"Bildungshunger und Wissensdurst sind keine Dickmacher." Wie Barlebens Bürgermeister Franz-Ulrich Keindorff betonte, führte es dennoch zu einer Zunahme – nämlich an Wissen, Kenntnisse, Erfahrungen und Leistungsfähigkeit. So geschehen jüngst geschehen an der Wirtschaftsakademie "Otto von Guericke".

Barleben. Jeder der 12 Schüler der 9. und 10. Klasse der Sekundarschule, die am Montag Nachmittag in der Aula ihr Zertifikat nach erfolgreichem Studium eben an dieser Wirtschaftsakademie ausgehändigt bekamen, stimmte dem Bürgermeister absolut zu. Laura Gehrmann, die stellvertretend für alle Lehrgangsteilnehmer, den Dozenten, Lehrern und Wirtschaftsfachleuten dankte, versicherte: "Ich kann nun jeden Schüler animieren, dass er, sollte er die Möglichkeit bekommen, unbedingt die Akademie zu besuchen. Ich bin davon überzeugt, dass uns das Studium ein gutes Stück auf das vor uns stehende Berufsleben vorbereitet." 18 Schüler hatten vor einem Jahr, übrigens als erste in Sachsen-Anhalt, das Studium aufgenommen. 12 Mädchen und Jungen der heute 9. und 10. Klasse haben es erfolgreich abgeschlossen.

Dr.
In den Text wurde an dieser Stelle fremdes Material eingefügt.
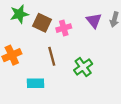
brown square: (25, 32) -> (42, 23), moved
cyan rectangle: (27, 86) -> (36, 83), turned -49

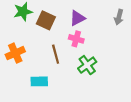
purple triangle: (94, 21) -> (77, 18), moved, turned 42
pink cross: (64, 28) -> (76, 39), moved, turned 32

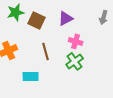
pink cross: (76, 39) -> (76, 41), moved

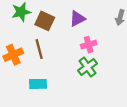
pink cross: (76, 41) -> (89, 45), turned -32
brown line: (46, 51) -> (39, 49), moved

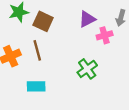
purple triangle: (77, 19) -> (87, 19), moved
pink cross: (89, 45) -> (105, 35), moved

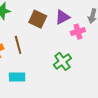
brown square: (43, 21) -> (38, 19), moved

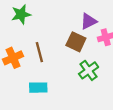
brown square: (38, 19) -> (76, 42), moved

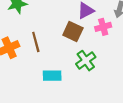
cyan rectangle: (38, 88) -> (52, 76), moved

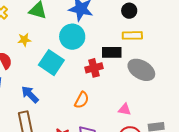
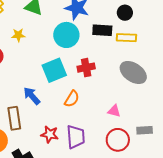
black rectangle: (112, 52) -> (102, 30), moved
cyan square: (51, 63) -> (54, 70), moved, turned 30
blue arrow: (30, 94) -> (32, 96), moved

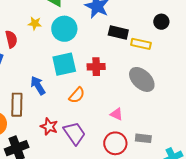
black circle: (125, 13) -> (161, 22), moved
cyan circle: (66, 35) -> (64, 29), moved
purple trapezoid: (76, 137) -> (74, 133), turned -40

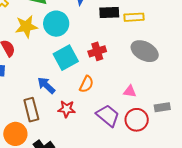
yellow star: (35, 23) -> (26, 27), size x1.6
red star: (49, 127) -> (67, 109), moved
purple trapezoid: (74, 133) -> (108, 116), moved

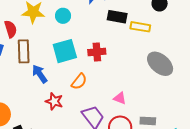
cyan circle: (56, 24) -> (63, 16), size x0.6
gray ellipse: (145, 51) -> (160, 64), moved
brown rectangle: (31, 110) -> (24, 51), moved

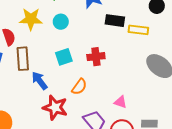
cyan square: (65, 51) -> (64, 57), size x0.7
red star: (54, 101) -> (55, 107), size x1.4

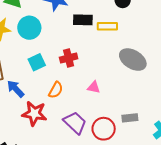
cyan circle: (61, 22) -> (29, 28), size x1.5
pink triangle: (121, 102) -> (94, 87), moved

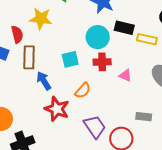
cyan circle: (29, 28) -> (98, 37), moved
pink triangle: (94, 87) -> (125, 75), moved
gray rectangle: (130, 118) -> (144, 117), moved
Detlef Thormeyer, der geistige Vater, Mentor und Dozent, erinnerte in seiner Festansprache daran, dass im Oktober 2008 ein kleiner Kreis Gleichgesinnter "eine Vision einer von der Unternehmerschaft getragenen außerschulischen Bildungs- und Freizeiteinrichtung entwickelte". Es gab aber es ziemlichen Gegenwind. "Aber auch von der ersten Minute an Rückenwind – durch die Gemeinde Barleben, die DKB-Bank und durch die Sekundarschule selbst."

Und die Zielstrebigkeit hat sich letztlich ausgezahlt. Auch, weil die Schüler Stehvermögen und großes Interesse zeigten, und heute über ein gebündeltes Maß an Wirtschaftswissen verfügen. Wie Dr. Thormeyer nachdrücklich betont, wurde den Schülern während des Studiums auch einiges abverlangt: Zum Beispiel ein Jahr lang jeden Montag freiwillig nach Schulschluss die Schulbank zu drücken.

So kamen über 110 Stunden Wirtschaftskunde zusammen, dazu anspruchsvolle Vorlesungen mit Referenten aus der Praxis. Unter anderem stand der Geschäftsführer des WWAZ Wolmirstedt, Frank Wichmann, Rede und Antwort. Neben der Theorie, die gepaukt wurde, suchten die Schüler den Beweis in der Praxis. So führten sie Exkursionen zum Elektromotorenwerk durch, besuchten die Schüler das IGZ in Barleben, wurde das Industriemuseum in Magdeburg besichtigt.

Nichts geschah zum Selbstzweck, wie Dr. Thormeyer versicherte. Ziel war und ist es, die Schüler mit den Gesetzen der Marktwirtschaft vertraut zu machen. "Was mich darüber hinaus beeindruckt hat, dass die Schüler es in dieser Zeit gelernt haben, frei zu sprechen, zu argumentieren und Fragen zu stellen."

Dafür aber war es zwingend notwendig, vier Hauptthemen abzuarbeiten: So stand das Wirtschaftssystem der BRD und seine Gesetze auf dem Prüfstand, wurde über Personalplanung diskutiert, selbst eine Existenzgründung simuliert.

Laura Gehrmann, Christina Papendieck, Jonas Winter, Fabian Mecke, Maximilian Talbierski, Tino Loof, Sebastian Schäfer, Dennis Buretzek, Lisa-Marie Schulz, Tim Meyer, Stefan Thomas und Kevin Schiffner haben es geschafft und seit Montag schwarz auf weiß: "Scintae oeconomiae"; beurkundet die Wirtschaftsakademie "Otto von Guericke".